Fascinating PBS series explores history of “The Italian Americans”

Thanks to a society largely dominated by pop culture, the view of Italian-Americans among most of their fellow citizens might fall within the realm of The Sopranos or The Godfather, or even Jersey Shore. While elements from each of these can be found in Italian-American society, there are, as with every other group, things that are perhaps less recognized and celebrated. The new two-night PBS series The Italian Americans, following in the footsteps of the network’s similarly themed Latino Americans and The African Americans, looks to give the full history of Italians in America.


Each hourlong episode in the four-part series covers a span of time leading up to today. The series begins around 1890, when the first wave of Italian immigrants began coming to America. The initial episode introduces the idea of family among Italian-Americans, how important it has remained, and also how it (along with racism from others) helped keep them out of mainstream American culture for a long time. That sort of closed community resulted, to some degree, in the rise of organized crime, with its notable Italian-American figures. Organized crime in reality and in films and books is covered later in the series, but the program is largely a celebration of the more positive elements that Italian-Americans brought to our society. This ranges from the time during World War II when they fought for the United States against their motherland (despite being considered “enemy aliens” here at home), to their substantial contributions to music and other arts, and more.

Contributing to the series are noted Italian-Americans such as actor John Turturro, writer Gay Talese, Rep. Nancy Pelosi, Supreme Court Justice Antonin Scalia (the first Italian-American on the court) and many others, with actor Stanley Tucci serving as narrator. Even non-celebrity contributors to the program, like historians and average citizens, are Italian-Americans, and they all lend great insight, often told from a personal perspective, to the story. To writer/producer John Maggio, who oversaw the series, we have to say, “Fantastico!”

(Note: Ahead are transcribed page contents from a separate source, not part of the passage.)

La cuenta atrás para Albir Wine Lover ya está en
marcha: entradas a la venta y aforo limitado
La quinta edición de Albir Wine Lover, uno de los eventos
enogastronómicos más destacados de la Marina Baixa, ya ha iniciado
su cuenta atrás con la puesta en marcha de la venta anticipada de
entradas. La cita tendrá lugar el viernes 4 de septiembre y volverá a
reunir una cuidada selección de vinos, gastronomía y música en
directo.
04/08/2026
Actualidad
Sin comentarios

The Italian Americans airs Feb. 17 and 24 at 9pm ET on PBS (check local listings).

Episodes of The Italian Americans (All Times ET)

“La Famiglia (1890-1910)” — Feb. 17 at 9pm. A brief history of the Italian Risorgimento provides the context for the great flight from the mezzogiorno region. By the late 19th century, Italians begin to put down roots and “Little Italys” spring up in urban areas throughout the U.S. But the first generation, holding onto language and culture, is branded “outsiders” and mistrusted by non-Italians. In New Orleans, this mistrust explodes into violence and 11 Italian Americans are murdered by an armed mob. Meanwhile, in San Francisco, a second-generation Italian American saves his community from disaster while creating one of the greatest financial institutions in America.

“Becoming Americans (1910-1930)” — Feb. 17 at 10pm. At the turn of the 20th century, more than four million Italians immigrate to America. Leonard Covello is forced to give up his “old world” ways and adopt American mores, including changing his name; Arturo Giovannitti, a new immigrant, leads the largest labor strike of 1912, when Italian Americans push for better working conditions and wages. Italian Americans are forced to worship in the basement of churches controlled by the Irish archdiocese; anarchists Sacco and Vanzetti are executed, reinforcing stereotypes that plague Italian Americans today; Prohibition breeds a new kind of criminal who takes a shortcut to success.

“Loyal Americans (1930-1945)” — Feb. 24 at 9pm. The second generation of Italian-Americans enters the labor movement, politics, sports and entertainment. Fiorello LaGuardia becomes mayor of New York City. Joe DiMaggio, the son of a San Francisco fisherman, becomes a baseball powerhouse and an American hero. But with the outbreak of World War II, loyalty to America is questioned and those of Italian descent are forced to choose between two nations at war.

“The American Dream (1945-Present)” — Feb. 24 at 10pm. This episode considers whether the specter of organized crime may always plague Italian-Americans, despite assimilation. Gov. Mario Cuomo, son of Italian immigrants, struggles to straddle both worlds, while his sons’ success promises assimilation and acceptance. Antonin Scalia becomes the first Italian-American appointed to the U.S. Supreme Court, and Congresswoman Nancy Pelosi is the first woman and Italian-American elected Speaker of the House.


  1. will you be repeating the Italian Americans anytime again this year 2015? thanks I saw the first one and missed the second one. it was wonderful.

  2. A fantastic start of the hidden history of Italians in America. Loved the show as did everyone I know, but we need more of this series to continue. The scholars you tapped have so much more to share and the historians who wrote about Italians have a huge body of work now to draw from. Please continue this!

  3. I know so little about my Sicilian family. A second generation American, my grandfather died before I was born leaving behind his family and their business. My father, the only son out of 4 surviving children, only allowed English to be spoken. We were Americans. Now so many of the family are separated and the past is lost. There is such an air of secrecy. Like many others I dream of finding our village and putting the pieces together.